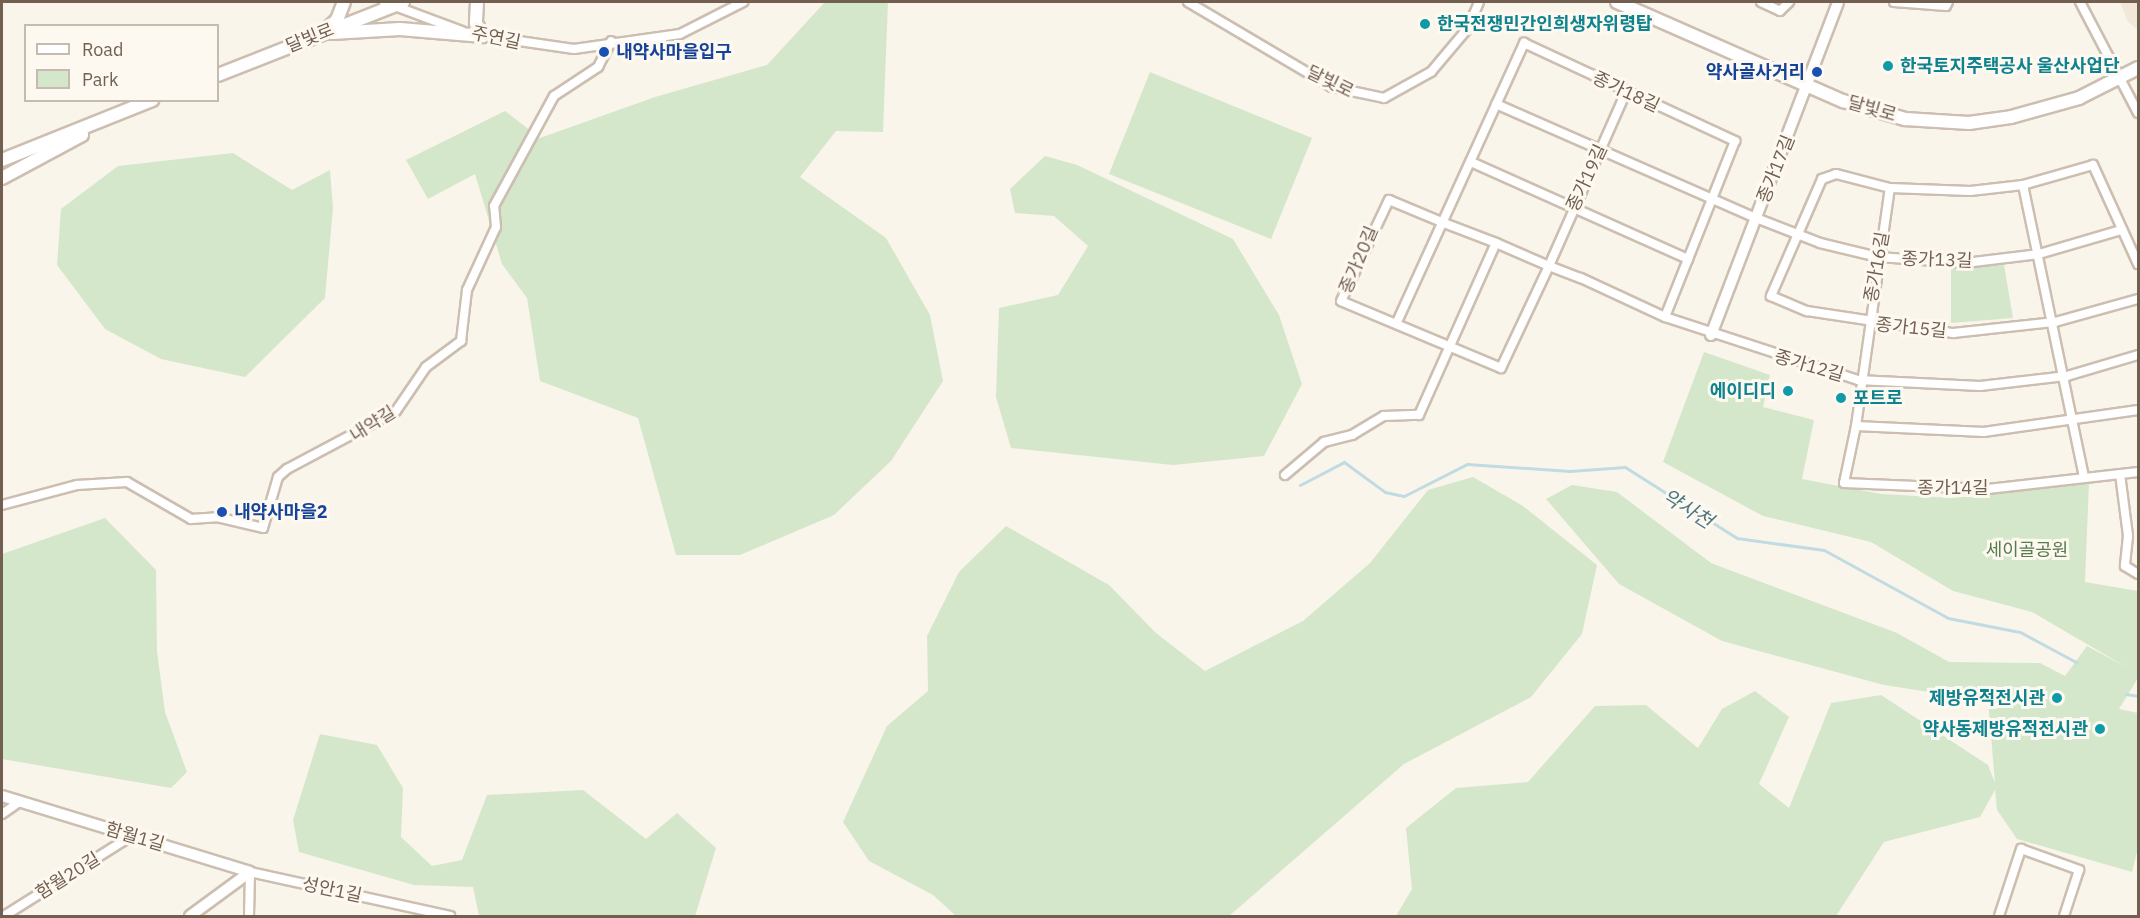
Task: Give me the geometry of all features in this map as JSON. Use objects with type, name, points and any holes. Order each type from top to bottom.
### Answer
[{"type":"main road","points":[[321,34],[337,20],[344,2]]},
{"type":"main road","points":[[477,2],[476,23],[483,36]]},
{"type":"main road","name":"달빛로","points":[[1617,2],[1808,86],[1888,116],[1969,123],[2047,110],[2139,68]]},
{"type":"main road","name":"달빛로","points":[[219,75],[393,3]]},
{"type":"main road","points":[[321,34],[400,29],[483,36]]},
{"type":"main road","points":[[2,160],[147,102]]},
{"type":"main road","points":[[2,178],[104,119]]},
{"type":"street","points":[[611,41],[681,34],[742,2]]},
{"type":"street","name":"달빛로","points":[[1188,2],[1332,87],[1384,98],[1410,88],[1437,66],[1468,28],[1479,2]]},
{"type":"street","points":[[1761,2],[1780,10],[1789,2]]},
{"type":"street","name":"종가17길","points":[[1711,335],[1808,86],[1838,2]]},
{"type":"street","points":[[1894,2],[1912,6],[1948,2]]},
{"type":"street","points":[[2080,2],[2139,113]]},
{"type":"street","name":"주연길","points":[[393,3],[483,36],[573,49],[611,41]]},
{"type":"street","name":"내약길","points":[[2,505],[77,485],[127,482],[191,519],[218,517],[263,528],[278,477],[286,469],[396,411],[426,367],[461,341],[467,290],[496,227],[494,206],[554,96],[598,67],[611,41]]},
{"type":"street","name":"종가18길","points":[[1444,224],[1524,43],[1735,141],[1665,318]]},
{"type":"street","name":"종가19길","points":[[1549,266],[1626,92]]},
{"type":"street","points":[[1496,104],[1712,198]]},
{"type":"street","points":[[1471,162],[1688,259]]},
{"type":"street","points":[[1798,234],[1822,179],[1836,174],[1890,188],[1970,191],[2023,184],[2093,165],[2121,230],[2139,264]]},
{"type":"street","points":[[2023,184],[2067,376],[2084,478]]},
{"type":"street","name":"종가16길","points":[[1858,380],[1890,188]]},
{"type":"street","name":"종가13길","points":[[1712,198],[1798,234],[1878,257],[1965,263],[2039,254],[2121,230]]},
{"type":"street","name":"종가20길","points":[[1444,224],[1389,200],[1373,225],[1341,301],[1397,322],[1501,368],[1549,266]]},
{"type":"street","points":[[1397,322],[1444,224]]},
{"type":"street","name":"종가12길","points":[[1444,224],[1496,243],[1665,318],[1711,335],[1858,380],[1942,388],[2067,376],[2139,355]]},
{"type":"street","name":"종가15길","points":[[1798,234],[1771,296],[1807,311],[1867,323],[1953,333],[2055,322],[2139,299]]},
{"type":"street","points":[[1285,475],[1324,442],[1352,435],[1384,416],[1419,415],[1496,243]]},
{"type":"street","name":"종가14길","points":[[1858,380],[1856,426],[1844,483],[1988,489],[2139,472]]},
{"type":"street","points":[[1856,426],[1984,432],[2075,422],[2139,410]]},
{"type":"street","points":[[2121,474],[2128,536],[2125,566],[2139,574]]},
{"type":"street","name":"함월1길","points":[[2,796],[250,872]]},
{"type":"street","points":[[2,814],[19,802]]},
{"type":"street","name":"함월20길","points":[[4,916],[133,835]]},
{"type":"street","points":[[1999,916],[2021,849],[2079,870],[2064,916]]},
{"type":"street","points":[[190,916],[250,872]]},
{"type":"street","points":[[249,916],[250,872]]},
{"type":"street","name":"성안1길","points":[[250,872],[450,916]]},
{"type":"shaded area","points":[[2120,2],[2138,2],[2138,30],[2128,22]]},
{"type":"green space","points":[[825,2],[888,2],[883,132],[836,131],[800,177],[886,238],[930,315],[943,381],[891,461],[834,515],[740,555],[676,555],[638,418],[540,381],[527,298],[502,264],[475,174],[428,199],[406,160],[505,111],[540,138],[655,97],[767,65]]},
{"type":"green space","points":[[1150,72],[1312,138],[1271,239],[1109,174]]},
{"type":"green space","points":[[233,153],[292,190],[330,170],[333,208],[325,298],[245,377],[161,359],[105,329],[57,265],[61,209],[118,166]]},
{"type":"green space","points":[[1045,156],[1077,165],[1233,239],[1279,315],[1302,384],[1264,456],[1173,465],[1011,448],[996,397],[999,308],[1058,295],[1088,246],[1054,216],[1015,213],[1010,189]]},
{"type":"green space","points":[[2004,265],[2013,318],[1951,323],[1951,268]]},
{"type":"green space","name":"세이골공원","points":[[1704,352],[1770,375],[1763,407],[1814,420],[1802,479],[1881,494],[1953,498],[2089,483],[2085,582],[2138,591],[2138,678],[2119,709],[2138,713],[2138,848],[2132,872],[2017,839],[1997,810],[1995,790],[1980,817],[1884,842],[1836,916],[1396,916],[1412,889],[1406,828],[1456,788],[1528,782],[1595,706],[1646,705],[1698,748],[1722,709],[1755,691],[1789,717],[1759,784],[1789,808],[1831,703],[1881,695],[1988,765],[1995,783],[1988,701],[1884,685],[1722,641],[1619,584],[1546,499],[1572,485],[1617,492],[1711,563],[1897,633],[1949,662],[2040,663],[2065,676],[2087,646],[2128,668],[2032,612],[1953,591],[1871,542],[1763,516],[1663,462]]},
{"type":"green space","points":[[1473,477],[1523,506],[1597,565],[1582,634],[1531,697],[1404,764],[1229,916],[956,916],[933,895],[869,861],[843,822],[887,726],[928,691],[927,636],[959,572],[1006,526],[1109,585],[1156,633],[1205,671],[1303,621],[1370,563],[1428,490]]},
{"type":"green space","points":[[105,518],[156,570],[157,651],[165,712],[187,772],[171,788],[2,759],[2,554]]},
{"type":"green space","points":[[320,734],[377,745],[403,788],[401,837],[432,866],[462,860],[487,795],[583,790],[646,839],[677,813],[716,848],[695,916],[479,916],[473,887],[414,885],[299,852],[293,820]]},
{"type":"waterway","name":"약사천","points":[[1300,485],[1344,462],[1385,492],[1404,496],[1467,464],[1570,471],[1625,467],[1737,538],[1824,550],[1948,618],[2020,632],[2076,662]]},
{"type":"waterway","name":"약사천","points":[[2126,694],[2138,696]]},
{"type":"place","name":"한국전쟁민간인희생자위령탑","points":[[1425,24]]},
{"type":"place","name":"내약사마을입구","points":[[604,52]]},
{"type":"place","name":"한국토지주택공사 울산사업단","points":[[1888,66]]},
{"type":"place","name":"약사골사거리","points":[[1817,72]]},
{"type":"place","name":"에이디디","points":[[1788,391]]},
{"type":"place","name":"포트로","points":[[1841,398]]},
{"type":"place","name":"내약사마을2","points":[[222,512]]},
{"type":"place","name":"제방유적전시관","points":[[2057,698]]},
{"type":"place","name":"약사동제방유적전시관","points":[[2100,729]]}]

What to do ▸ Give the count of lines that hold the word "main" in the listing above, with no other text.

Response to the task ▸ 7